__Trecho do documento__:
# # # # #

O deputado federal Romário de Souza Faria, do Rio de Janeiro, destacou-se nos seus tempos de jogador profissional de futebol por ser um craque e por duas características pessoais.
A primeira é que tinha o hábito de pensar. A segunda é que costumava dizer exatamente o que pensava.
Entre o muito que disse, uma de suas melhores frases ficou gravada até hoje:
“O Pelé calado é um poeta”. Foi a sua maneira de recordar um velho e sábio ditado: ” O silêncio é de ouro”.
As palavras do deputado poderiam ser perfeitamente aplicadas, hoje, à presidente Dilma Rousseff. Em diversas ocasiões, ela achou melhor não falar nada em relação a assuntos delicados ─ não chegou a ser, nesses casos, uma poeta, mas mostrou-se certamente uma boa chefe de Estado.
Nunca disse uma palavra, por exemplo, sobre a hostilidade contra a imprensa livre que o PT, guiado pelo ex-presidente Lula, faz questão de ficar exibindo em público o tempo todo.
Seu silêncio, aí, tem o peso de 1 tonelada ─ informa ao comitê central do partido, ao manter a boca fechada, que ela está fora dessa e que é melhor não contarem com seu apoio na cruzada pelo “controle social” da mídia.
Tem guardado, também, um silêncio de carmelita sobre o julgamento do mensalão.
O recado, no fundo, é o mesmo: não esperem que eu convoque as “forças populares” para pressionar o STF nem queiram que eu tente salvar o couro de ninguém.
Quando a presidente resolve falar, porém, muita gente logo lembra a frase de Romário em relação a Pelé. Dilma, em muitos desses momentos, continua não sendo uma poeta ─ e deixa de ser uma boa chefe de Estado.
Ainda recentemente, por exemplo, teve a ideia de vir com um documento oficial ─ uma nota da Presidência da República ─ para repreender um artigo do ex-presidente Fernando Henrique em O Estado de S. Paulo no qual ele refletia sobre a herança horrorosa que Lula deixou para o atual governo.
Para que isso? A nota até foi educada, mas Dilma perdeu, aí, uma bela oportunidade de acrescentar uma terceira medalha de ouro à sua coleção.
Sua função é presidir o Brasil, e não ficar respondendo a artigos de jornal ─ afinal de contas, Fernando Henrique pode ser um ex-presidente muito benquisto, mas, tecnicamente, é hoje um mero cidadão comum.
Além disso, não escreveu nada de mais; deu apenas algumas opiniões, sem ofender ninguém. Se Dilma ficar aborrecida com esse tipo de coisa, vai passar o resto de seu governo escrevendo notas de protesto.

# # # # #

__Lista de tarefas__:
A. Reescreva o trecho do artigo sobre Dilma Rousseff que começa em "O deputado federal" e termina em "certamente uma boa chefe de Estado.", trocando "deputado" por "parlamentar".
B. De acordo com o artigo sobre Dilma Rousseff, que velho ditado a frase de Romário sobre Pelé fazia recordar?
C. Enumere todas as pessoas citadas pelo nome no artigo sobre Dilma Rousseff.

__Amostra de dados__:
# # # # #

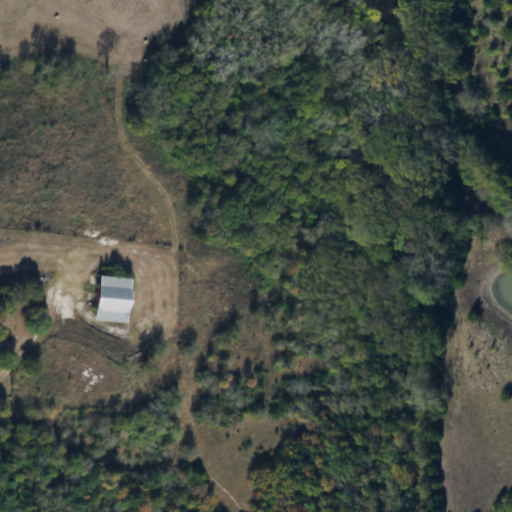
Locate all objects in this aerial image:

# # # # #

__Respostas das tarefas__:
A.
O parlamentar federal Romário de Souza Faria, do Rio de Janeiro, destacou-se nos seus tempos de jogador profissional de futebol por ser um craque e por duas características pessoais.
A primeira é que tinha o hábito de pensar. A segunda é que costumava dizer exatamente o que pensava.
Entre o muito que disse, uma de suas melhores frases ficou gravada até hoje:
“O Pelé calado é um poeta”. Foi a sua maneira de recordar um velho e sábio ditado: ” O silêncio é de ouro”.
As palavras do parlamentar poderiam ser perfeitamente aplicadas, hoje, à presidente Dilma Rousseff. Em diversas ocasiões, ela achou melhor não falar nada em relação a assuntos delicados ─ não chegou a ser, nesses casos, uma poeta, mas mostrou-se certamente uma boa chefe de Estado.

B. "O silêncio é de ouro".

C.
Romário de Souza Faria
Pelé
Dilma Rousseff
Lula
Fernando Henrique